So, a bit of context first, I was studying how to construct the most powerful test using the Nyman-Pearson Lemma. The example went like this: given the normal distribution with known variance $\sigma^2$ and unknown mean $\mu$ a simple null hypothesis $H_0:\mu=\mu_0$ is tested against an alternative hypothesis $H_1: \mu=\mu_1, \mu_1 > \mu_0$.

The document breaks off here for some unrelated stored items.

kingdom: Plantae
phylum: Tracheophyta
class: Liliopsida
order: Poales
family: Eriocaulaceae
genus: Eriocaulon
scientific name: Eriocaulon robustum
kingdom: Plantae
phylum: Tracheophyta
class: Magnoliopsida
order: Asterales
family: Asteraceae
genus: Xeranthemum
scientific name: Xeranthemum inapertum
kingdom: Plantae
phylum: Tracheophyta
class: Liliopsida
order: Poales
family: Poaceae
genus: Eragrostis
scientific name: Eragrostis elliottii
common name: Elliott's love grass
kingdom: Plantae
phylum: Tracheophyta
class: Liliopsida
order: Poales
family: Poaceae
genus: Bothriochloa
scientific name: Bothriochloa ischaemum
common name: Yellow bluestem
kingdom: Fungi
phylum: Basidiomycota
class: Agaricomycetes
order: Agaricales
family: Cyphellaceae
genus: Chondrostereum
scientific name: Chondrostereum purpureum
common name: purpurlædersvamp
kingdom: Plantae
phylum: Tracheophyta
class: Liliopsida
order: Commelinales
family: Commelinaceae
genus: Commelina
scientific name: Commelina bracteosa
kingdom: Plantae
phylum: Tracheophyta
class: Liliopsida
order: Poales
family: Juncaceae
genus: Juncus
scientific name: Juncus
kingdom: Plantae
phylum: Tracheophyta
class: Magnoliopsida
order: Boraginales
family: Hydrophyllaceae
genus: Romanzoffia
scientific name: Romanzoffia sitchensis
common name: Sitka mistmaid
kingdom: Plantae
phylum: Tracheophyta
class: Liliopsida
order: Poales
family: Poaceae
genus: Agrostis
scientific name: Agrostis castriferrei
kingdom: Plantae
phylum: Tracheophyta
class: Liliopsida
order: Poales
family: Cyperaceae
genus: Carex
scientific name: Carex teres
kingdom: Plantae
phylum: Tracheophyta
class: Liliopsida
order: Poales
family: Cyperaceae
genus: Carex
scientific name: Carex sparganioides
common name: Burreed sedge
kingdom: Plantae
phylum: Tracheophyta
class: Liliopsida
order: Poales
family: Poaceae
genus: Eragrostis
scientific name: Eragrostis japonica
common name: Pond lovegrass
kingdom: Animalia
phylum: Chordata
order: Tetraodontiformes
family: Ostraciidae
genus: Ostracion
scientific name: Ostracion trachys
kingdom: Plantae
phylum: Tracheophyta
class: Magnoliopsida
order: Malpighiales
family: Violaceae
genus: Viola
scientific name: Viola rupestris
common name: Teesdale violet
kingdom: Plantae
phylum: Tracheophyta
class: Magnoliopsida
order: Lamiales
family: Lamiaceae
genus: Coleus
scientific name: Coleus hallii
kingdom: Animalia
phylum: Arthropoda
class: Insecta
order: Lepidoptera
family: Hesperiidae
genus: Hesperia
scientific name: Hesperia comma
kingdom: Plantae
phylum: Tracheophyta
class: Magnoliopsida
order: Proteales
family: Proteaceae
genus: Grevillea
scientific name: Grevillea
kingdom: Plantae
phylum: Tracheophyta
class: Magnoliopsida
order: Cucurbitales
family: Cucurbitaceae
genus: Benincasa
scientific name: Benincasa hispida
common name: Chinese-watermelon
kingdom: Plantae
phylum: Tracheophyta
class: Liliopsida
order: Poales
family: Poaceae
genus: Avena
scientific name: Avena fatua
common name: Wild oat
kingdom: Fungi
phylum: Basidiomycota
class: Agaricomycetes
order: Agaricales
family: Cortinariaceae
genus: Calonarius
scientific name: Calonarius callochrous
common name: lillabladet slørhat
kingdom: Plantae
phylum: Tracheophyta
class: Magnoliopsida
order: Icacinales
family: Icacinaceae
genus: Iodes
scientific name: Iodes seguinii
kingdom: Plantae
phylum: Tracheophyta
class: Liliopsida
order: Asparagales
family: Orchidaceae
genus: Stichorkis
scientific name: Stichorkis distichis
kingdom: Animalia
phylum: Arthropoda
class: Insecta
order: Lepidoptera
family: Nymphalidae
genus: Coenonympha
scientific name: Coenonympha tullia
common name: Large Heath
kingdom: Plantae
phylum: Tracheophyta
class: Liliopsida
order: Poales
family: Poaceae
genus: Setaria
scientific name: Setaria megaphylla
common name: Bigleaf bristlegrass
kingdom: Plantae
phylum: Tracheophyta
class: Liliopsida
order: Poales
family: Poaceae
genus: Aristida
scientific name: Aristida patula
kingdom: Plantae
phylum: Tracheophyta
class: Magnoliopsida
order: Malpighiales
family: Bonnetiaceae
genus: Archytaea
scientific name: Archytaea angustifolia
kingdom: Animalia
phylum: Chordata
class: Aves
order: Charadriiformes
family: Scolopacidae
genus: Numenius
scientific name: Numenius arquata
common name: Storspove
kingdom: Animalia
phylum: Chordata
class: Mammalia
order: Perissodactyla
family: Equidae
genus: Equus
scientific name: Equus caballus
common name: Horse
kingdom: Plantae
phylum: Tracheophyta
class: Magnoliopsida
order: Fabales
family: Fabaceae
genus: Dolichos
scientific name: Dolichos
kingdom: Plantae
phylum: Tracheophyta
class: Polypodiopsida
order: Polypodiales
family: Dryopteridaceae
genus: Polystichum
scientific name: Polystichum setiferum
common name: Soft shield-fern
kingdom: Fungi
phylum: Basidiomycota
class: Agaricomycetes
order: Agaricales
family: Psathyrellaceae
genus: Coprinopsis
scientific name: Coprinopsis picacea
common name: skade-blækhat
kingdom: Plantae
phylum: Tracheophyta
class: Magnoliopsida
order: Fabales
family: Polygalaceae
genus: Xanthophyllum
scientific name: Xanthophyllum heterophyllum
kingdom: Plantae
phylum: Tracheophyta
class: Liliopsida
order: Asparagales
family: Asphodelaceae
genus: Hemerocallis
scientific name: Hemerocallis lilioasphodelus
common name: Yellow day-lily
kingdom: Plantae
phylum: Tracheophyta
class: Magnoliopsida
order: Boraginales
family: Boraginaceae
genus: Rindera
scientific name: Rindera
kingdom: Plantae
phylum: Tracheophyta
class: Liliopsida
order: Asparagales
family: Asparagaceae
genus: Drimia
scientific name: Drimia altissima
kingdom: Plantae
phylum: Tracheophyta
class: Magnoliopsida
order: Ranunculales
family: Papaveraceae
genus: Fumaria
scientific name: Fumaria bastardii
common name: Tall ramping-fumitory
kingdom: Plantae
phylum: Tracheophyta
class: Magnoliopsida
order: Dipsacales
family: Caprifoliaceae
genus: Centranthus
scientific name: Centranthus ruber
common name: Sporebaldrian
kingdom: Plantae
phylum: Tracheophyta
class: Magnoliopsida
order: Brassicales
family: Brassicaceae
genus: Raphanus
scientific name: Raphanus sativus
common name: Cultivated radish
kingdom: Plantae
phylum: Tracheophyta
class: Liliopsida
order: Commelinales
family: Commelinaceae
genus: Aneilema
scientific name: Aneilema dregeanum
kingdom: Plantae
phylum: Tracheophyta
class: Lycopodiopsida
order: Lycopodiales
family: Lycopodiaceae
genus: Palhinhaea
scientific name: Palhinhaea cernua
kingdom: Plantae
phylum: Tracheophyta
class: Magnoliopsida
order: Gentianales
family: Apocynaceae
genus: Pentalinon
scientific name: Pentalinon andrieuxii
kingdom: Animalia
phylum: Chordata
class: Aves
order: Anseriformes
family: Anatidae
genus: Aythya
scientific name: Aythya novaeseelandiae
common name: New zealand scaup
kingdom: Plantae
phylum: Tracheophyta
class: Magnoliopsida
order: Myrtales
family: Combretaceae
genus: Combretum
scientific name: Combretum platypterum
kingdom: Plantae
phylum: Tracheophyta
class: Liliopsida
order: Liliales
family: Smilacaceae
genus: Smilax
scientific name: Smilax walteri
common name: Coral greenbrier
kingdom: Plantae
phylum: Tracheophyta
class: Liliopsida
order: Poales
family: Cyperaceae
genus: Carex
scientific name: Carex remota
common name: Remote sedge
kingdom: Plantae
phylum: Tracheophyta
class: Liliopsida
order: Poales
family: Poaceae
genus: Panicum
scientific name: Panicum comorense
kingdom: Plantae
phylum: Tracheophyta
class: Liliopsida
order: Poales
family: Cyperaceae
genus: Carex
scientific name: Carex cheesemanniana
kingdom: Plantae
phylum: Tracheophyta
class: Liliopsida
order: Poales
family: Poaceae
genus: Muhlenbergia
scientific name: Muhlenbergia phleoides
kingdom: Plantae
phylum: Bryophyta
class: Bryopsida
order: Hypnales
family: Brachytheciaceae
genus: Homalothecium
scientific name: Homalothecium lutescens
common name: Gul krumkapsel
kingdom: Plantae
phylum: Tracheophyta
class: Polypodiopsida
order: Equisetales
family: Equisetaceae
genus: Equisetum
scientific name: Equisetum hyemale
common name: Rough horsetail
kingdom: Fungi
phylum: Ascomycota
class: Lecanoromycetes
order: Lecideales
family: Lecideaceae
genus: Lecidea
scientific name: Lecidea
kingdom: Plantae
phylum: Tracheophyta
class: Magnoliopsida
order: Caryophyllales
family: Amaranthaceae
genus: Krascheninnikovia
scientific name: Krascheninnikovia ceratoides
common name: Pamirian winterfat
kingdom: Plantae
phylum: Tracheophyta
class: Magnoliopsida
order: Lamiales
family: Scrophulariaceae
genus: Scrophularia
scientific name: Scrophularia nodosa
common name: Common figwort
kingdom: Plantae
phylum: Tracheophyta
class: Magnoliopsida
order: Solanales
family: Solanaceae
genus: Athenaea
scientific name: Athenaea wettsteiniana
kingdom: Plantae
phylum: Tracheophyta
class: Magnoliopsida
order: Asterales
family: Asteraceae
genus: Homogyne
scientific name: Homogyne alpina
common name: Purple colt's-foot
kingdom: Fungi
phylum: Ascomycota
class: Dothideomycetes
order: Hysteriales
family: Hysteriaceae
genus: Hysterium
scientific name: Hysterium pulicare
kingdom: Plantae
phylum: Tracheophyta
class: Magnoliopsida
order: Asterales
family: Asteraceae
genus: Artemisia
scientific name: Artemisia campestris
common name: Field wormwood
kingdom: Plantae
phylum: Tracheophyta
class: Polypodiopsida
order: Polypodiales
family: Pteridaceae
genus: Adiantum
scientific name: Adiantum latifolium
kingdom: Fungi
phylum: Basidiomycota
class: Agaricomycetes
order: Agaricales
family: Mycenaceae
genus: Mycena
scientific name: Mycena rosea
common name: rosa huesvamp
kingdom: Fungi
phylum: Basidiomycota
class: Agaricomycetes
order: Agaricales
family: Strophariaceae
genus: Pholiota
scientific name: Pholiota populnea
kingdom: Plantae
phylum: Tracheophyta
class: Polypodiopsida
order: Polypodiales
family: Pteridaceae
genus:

I then proceeded with calculating the test statistic $T(\vec{x}) = \displaystyle\frac{ \displaystyle\prod\limits_{k=1}^{n} f(x_k;\mu_1) }{ \displaystyle\prod\limits_{k=1}^{n} f(x_k;\mu_0) } = {\large e}^{ \displaystyle\frac{n\overline{x}}{\sigma^2}(\mu_1 - \mu_0) - \displaystyle\frac{n}{2\sigma^2}(\mu_1^2 - \mu_0^2) } $
After that, following the definition of the critical region $K_\alpha = \left\{\vec{x} = (x_1, ..., x_n): \quad T(\vec{x}) \gt c_\alpha \right\}$, I solved a following inequality for $\overline{x}$: $${\large e} ^{ \displaystyle\frac{n\overline{x}}{\sigma^2}(\mu_1 - \mu_0) - \displaystyle\frac{n}{2\sigma^2}(\mu_1^2 - \mu_0^2) } \gt c$$ $$\overline{x} \gt \displaystyle\frac{\sigma^2}{n(\mu_1 - \mu_0)}\ln c + \displaystyle\frac{\mu_1 + \mu_0}{2}$$
The example mentioned how before we used a different critical region to test such hypotheses: $K_\alpha = \left\{\vec{x} = (x_1, ..., x_n): \quad \overline{x} \gt c_\alpha, \quad c_\alpha = \mu_0 + \displaystyle\frac{\sigma}{\sqrt{n}}z_\alpha \right\}$
And then it was suggested to show that these 2 critical regions are equivalent by solving a following equation:
$$\displaystyle\frac{\sigma^2}{n(\mu_1 - \mu_0)}\ln c + \displaystyle\frac{\mu_1 + \mu_0}{2} = c_\alpha = \mu_0 + \displaystyle\frac{\sigma}{\sqrt{n}}z_\alpha$$
When solved for $c$, it looks like this: $$c = e^{\displaystyle-(\mu_1 - \mu_0) \left[ \displaystyle\frac{n}{2\sigma^2} (\mu_1 - \mu_0) - \displaystyle\frac{\sqrt{n}}{\sigma} z_\alpha\right]}$$
And immediately after that a conclusion is made that these 2 critical regions are equivalent.
And now my question:
I might be missing something stupidly obvious here, but I'm having doubts about how to interpret this result. Is it that there exists such $c$ that satisfies the equation? Or is there a different reason why this conclusion can be made?